In South Africa, laws undergo a certain process before officially being enacted. Before a proposed piece of legislation becomes law, it goes through a process of discussion and deliberation in parliament. The public also has an opportunity to comment on the proposed legislation. After this, a Bill, which is a draft version of an Act, is drafted. This draft version is not law yet, and must pass through both houses of parliament (National Assembly and National Council of Provinces) before coming into effect.
A Bill must pass through the National Assembly before it is referred to the National Council of Provinces (NCOP). If the NCOP also passes the Bill it goes to the President for assent, and he signs it into law. The Bill then becomes an Act of Parliament and is published in the Government Gazette. Unless the Act sets out a specific date for it to take effect, it becomes binding once it is published in the Government Gazette.
The latest Administrative Adjudication of Road Traffic Offences Act 46 of 1998 Amendment Bill was passed in the National Assembly in early September 2017. This is also known as the AARTO Act. It is likely this legislation will pass through the NCOP, and go to the President for his acceptance
With the promulgation of this Amendment Bill, the main concern for most South Africans is the introduction of the Demerit System. Provision has been made for the Demerit System since AARTO’s inception in 1998 but it has not been officially implemented. However, when the Amendment Bill is signed into law the Demerit System will be implemented.
In terms of the AARTO Demerit System, road traffic offences will have certain penalties and demerit points allocated to them. These are published from time to time in the Schedules of the AARTO Regulations.
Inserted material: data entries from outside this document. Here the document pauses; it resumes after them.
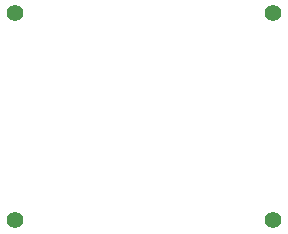
<source format=gbr>
%TF.GenerationSoftware,Novarm,DipTrace,3.2.0.1*%
%TF.CreationDate,2019-10-13T00:02:09+02:00*%
%FSLAX35Y35*%
%MOMM*%
%TF.FileFunction,NonPlated,1,2,NPTH,Drill*%
%TF.Part,Single*%
%TA.AperFunction,MechanicalDrill*%
%ADD28C,1.4*%
G75*
G01*
D28*
X1092500Y875000D3*
Y-875000D3*
X-1092500D3*
Y875000D3*
M02*

</source>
Every driver will start with 0 points. When a driver commits an infringement he/she incurs a penalty fine, and demerit points are allocated to the driver. The amount of demerit points per penalty depends on the severity of the offense. The maximum permissible amount of demerit points a driver may accumulate is 12. When a driver exceeds 12 demerit points his/her driver’s licence is suspended for a period of three months for every demerit every point exceeding 12. Effectively, if you have accumulated 12 demerit points every point after this equals a three month suspension
The only way a driver can reduce the demerit points is to avoid committing further infringements for a period of three months. For every three months free of traffic contraventions, one demerit point is reduced. In addition, when a motorist’s driver’s licence is suspended for a third time, the licence will be cancelled.
Proxies will not incur demerit points on behalf of a company. Juristic persons who do not qualify as operators will not receive demerit points. Instead, they will pay three times the penalty amount.
When this Bill is passed into law it will have numerous other legal implications in addition to the Demerit System. Further articles outlining these, as well as the timing of the implementation of the legislation, will be published in future.